Demain, dimanche 9 novembre, auront lieu les ÉLECTIONS MUNICIPALES.

Même s’il s’agit de voter pour les candidats les plus capables d’administrer des villes, le gouvernement entend bien donner à ces élections un caractère national, c’est-à-dire les considérer comme une photographie ou un sondage en vue des élections nationales dans trois ans. Mais l’enjeu va plus loin : si les résultats sont assez bons, il y aurait un climat favorable pour solliciter une modification de la Constitution et envisager une réélection pour le président Daniel Ortega.

L’année dernière, au bout d’un an de gouvernement, je vous disais qu’il y avait beaucoup de points positifs. Ceux-ci n’ont pas disparu, bien au contraire, et dans beaucoup de domaines, ce qui contraste avec l’incurie crasse des gouvernements précédents par rapport aux problèmes du pays :

- ÉNERGIE. Dans le rural, l’électricité bien souvent n’existe pas encore. Mais beaucoup de paysans, même « perdus » dans leur montagne, bénéficient de programmes qui leur permettent de profiter de l’énergie solaire, et dans quelques mois l’énergie éolienne doit commencer et s’ajoutera à celle des volcans. Bien sûr, pas question d’abandonner le pétrole actuellement. Mais la préoccupation de ne pas dépendre seulement de ce pétrole montre qu’il y a une volonté de s’attaquer au problème de l’énergie. Il y a très peu de temps encore, de longues et fréquentes coupures de courant révélaient d’un seul coup l’inertie, l’insouciance des gouvernements précédents (manque d’entretien des générateurs d’électricité par exemple).
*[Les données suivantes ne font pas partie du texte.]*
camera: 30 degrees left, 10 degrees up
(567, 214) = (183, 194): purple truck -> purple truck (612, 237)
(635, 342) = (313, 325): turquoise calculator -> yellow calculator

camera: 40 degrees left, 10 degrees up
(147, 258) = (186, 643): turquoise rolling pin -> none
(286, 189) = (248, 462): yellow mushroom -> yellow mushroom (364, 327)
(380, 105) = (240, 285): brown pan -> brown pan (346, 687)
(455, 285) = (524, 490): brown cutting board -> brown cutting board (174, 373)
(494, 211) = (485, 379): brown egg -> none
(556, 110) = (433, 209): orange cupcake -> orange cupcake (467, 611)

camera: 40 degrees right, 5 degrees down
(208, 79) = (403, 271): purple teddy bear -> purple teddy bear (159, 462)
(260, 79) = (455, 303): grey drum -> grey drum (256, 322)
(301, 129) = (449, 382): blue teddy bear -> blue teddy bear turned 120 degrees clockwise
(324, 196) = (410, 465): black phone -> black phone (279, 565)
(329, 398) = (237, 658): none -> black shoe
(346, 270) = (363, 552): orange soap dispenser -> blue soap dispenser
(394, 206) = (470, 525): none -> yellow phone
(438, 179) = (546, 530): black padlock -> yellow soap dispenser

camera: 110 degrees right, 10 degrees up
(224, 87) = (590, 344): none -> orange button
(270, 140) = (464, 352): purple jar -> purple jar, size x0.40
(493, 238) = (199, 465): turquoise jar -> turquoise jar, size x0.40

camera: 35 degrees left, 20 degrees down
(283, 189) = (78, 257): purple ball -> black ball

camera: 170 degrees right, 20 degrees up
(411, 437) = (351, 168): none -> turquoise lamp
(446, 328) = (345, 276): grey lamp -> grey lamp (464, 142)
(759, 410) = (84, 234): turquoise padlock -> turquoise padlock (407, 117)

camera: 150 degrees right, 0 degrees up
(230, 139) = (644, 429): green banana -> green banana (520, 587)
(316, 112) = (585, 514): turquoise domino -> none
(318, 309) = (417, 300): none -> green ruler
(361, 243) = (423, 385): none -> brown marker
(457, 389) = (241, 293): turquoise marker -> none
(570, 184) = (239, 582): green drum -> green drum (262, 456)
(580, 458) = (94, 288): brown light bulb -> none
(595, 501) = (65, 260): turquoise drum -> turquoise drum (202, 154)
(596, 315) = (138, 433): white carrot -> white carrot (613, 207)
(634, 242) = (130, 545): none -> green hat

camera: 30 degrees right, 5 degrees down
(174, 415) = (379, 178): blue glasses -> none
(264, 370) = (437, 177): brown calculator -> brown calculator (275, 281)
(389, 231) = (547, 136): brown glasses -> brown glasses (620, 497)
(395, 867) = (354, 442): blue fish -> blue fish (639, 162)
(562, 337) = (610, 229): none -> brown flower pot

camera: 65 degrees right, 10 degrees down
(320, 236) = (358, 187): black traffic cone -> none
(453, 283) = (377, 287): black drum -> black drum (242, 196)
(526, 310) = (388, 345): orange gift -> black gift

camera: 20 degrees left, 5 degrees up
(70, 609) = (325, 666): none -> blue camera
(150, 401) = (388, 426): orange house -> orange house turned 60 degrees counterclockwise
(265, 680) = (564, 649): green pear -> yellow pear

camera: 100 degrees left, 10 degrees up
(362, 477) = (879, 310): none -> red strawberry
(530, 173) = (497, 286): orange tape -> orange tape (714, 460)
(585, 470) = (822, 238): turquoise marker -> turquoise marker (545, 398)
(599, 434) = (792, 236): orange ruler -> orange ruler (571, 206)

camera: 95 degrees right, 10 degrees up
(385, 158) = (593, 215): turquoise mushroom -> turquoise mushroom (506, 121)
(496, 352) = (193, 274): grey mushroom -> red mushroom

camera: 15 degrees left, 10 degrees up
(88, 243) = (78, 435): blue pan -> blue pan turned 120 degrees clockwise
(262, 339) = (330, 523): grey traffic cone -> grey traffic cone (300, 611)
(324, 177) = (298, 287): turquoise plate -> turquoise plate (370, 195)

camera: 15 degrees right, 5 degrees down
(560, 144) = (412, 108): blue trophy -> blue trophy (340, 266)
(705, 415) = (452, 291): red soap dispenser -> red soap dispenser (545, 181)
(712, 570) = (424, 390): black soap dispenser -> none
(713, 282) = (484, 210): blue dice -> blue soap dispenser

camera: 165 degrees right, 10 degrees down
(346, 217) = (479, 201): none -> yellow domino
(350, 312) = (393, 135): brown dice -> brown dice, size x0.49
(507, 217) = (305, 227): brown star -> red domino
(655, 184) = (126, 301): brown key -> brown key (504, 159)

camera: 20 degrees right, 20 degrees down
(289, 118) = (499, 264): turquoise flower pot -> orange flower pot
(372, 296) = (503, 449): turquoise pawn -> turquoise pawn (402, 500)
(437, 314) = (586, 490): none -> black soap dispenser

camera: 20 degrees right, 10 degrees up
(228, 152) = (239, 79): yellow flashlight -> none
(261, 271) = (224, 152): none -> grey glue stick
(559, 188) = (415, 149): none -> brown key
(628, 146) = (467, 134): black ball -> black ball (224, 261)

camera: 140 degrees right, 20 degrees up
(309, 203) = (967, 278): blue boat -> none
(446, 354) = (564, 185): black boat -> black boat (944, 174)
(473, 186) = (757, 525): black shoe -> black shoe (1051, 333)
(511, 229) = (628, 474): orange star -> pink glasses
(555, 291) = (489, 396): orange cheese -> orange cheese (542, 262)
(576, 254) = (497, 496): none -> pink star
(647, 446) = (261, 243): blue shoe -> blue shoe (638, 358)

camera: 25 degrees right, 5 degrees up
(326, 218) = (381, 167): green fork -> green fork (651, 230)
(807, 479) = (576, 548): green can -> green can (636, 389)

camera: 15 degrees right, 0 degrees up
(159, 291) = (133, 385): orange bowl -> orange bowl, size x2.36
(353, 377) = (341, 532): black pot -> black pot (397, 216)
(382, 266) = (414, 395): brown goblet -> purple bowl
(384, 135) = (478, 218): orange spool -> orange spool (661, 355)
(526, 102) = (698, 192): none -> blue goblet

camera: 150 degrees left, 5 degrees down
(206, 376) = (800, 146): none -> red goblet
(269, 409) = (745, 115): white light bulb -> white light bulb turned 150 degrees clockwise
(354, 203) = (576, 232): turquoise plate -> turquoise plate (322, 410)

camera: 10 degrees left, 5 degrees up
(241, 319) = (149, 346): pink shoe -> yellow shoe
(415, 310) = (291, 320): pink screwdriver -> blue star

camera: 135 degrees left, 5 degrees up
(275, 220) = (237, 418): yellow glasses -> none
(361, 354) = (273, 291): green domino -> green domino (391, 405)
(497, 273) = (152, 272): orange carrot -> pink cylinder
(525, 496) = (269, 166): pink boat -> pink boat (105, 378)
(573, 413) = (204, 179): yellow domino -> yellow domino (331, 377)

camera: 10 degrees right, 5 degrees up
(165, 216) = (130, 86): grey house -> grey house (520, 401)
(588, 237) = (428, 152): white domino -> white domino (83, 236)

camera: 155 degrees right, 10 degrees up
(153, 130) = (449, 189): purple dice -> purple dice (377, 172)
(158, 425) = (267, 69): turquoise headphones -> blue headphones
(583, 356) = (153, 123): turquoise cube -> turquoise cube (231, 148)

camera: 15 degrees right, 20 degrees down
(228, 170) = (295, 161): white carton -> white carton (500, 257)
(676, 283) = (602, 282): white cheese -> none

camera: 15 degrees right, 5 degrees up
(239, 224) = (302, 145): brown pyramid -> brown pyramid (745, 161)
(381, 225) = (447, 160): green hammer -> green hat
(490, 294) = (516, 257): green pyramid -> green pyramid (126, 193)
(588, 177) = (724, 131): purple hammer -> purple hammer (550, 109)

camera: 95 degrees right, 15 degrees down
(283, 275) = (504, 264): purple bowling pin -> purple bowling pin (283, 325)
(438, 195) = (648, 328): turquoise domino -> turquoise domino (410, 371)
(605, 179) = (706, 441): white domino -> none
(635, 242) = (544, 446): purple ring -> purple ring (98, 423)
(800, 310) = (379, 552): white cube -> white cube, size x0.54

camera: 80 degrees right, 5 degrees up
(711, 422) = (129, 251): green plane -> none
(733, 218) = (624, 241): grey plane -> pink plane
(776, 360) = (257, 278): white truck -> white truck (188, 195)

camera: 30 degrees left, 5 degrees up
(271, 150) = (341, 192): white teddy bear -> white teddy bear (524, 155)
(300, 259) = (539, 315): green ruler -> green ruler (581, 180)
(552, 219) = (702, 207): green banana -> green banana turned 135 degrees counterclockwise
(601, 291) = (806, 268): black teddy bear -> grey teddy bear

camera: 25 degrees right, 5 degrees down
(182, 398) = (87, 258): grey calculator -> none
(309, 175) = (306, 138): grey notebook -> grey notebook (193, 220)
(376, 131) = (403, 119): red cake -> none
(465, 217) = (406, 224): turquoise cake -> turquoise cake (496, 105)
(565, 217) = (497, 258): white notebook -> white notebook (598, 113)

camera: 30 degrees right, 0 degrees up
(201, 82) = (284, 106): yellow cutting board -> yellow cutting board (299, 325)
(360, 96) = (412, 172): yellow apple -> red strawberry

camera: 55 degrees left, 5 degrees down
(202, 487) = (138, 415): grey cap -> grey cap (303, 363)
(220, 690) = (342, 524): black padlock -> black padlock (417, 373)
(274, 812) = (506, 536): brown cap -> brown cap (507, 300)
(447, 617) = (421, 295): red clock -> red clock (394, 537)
- FAIM ZERO. Je vous recopie ce que je disais il y a un an : « Les familles qui ont été sélectionnées (13 000 en 2007, puis 15 000 en 2008) par l’équivalent d’un comité de quartier, reçoivent une vache et une truie pleine ainsi que quelques poules et un coq, avec du ciment pour faire un enclos. C’est bien en général, mais de temps en temps la sélection peut privilégier les petits copains. Et, dans ces cas-là, les bénéficiaires ne sont pas forcément les plus nécessiteux. Et puis les plus pauvres, qui ont moins d’un hectare, n’y ont pas droit (car impossible d’élever une vache) ou renoncent à entrer dans le projet par peur de ne pas pouvoir le respecter ».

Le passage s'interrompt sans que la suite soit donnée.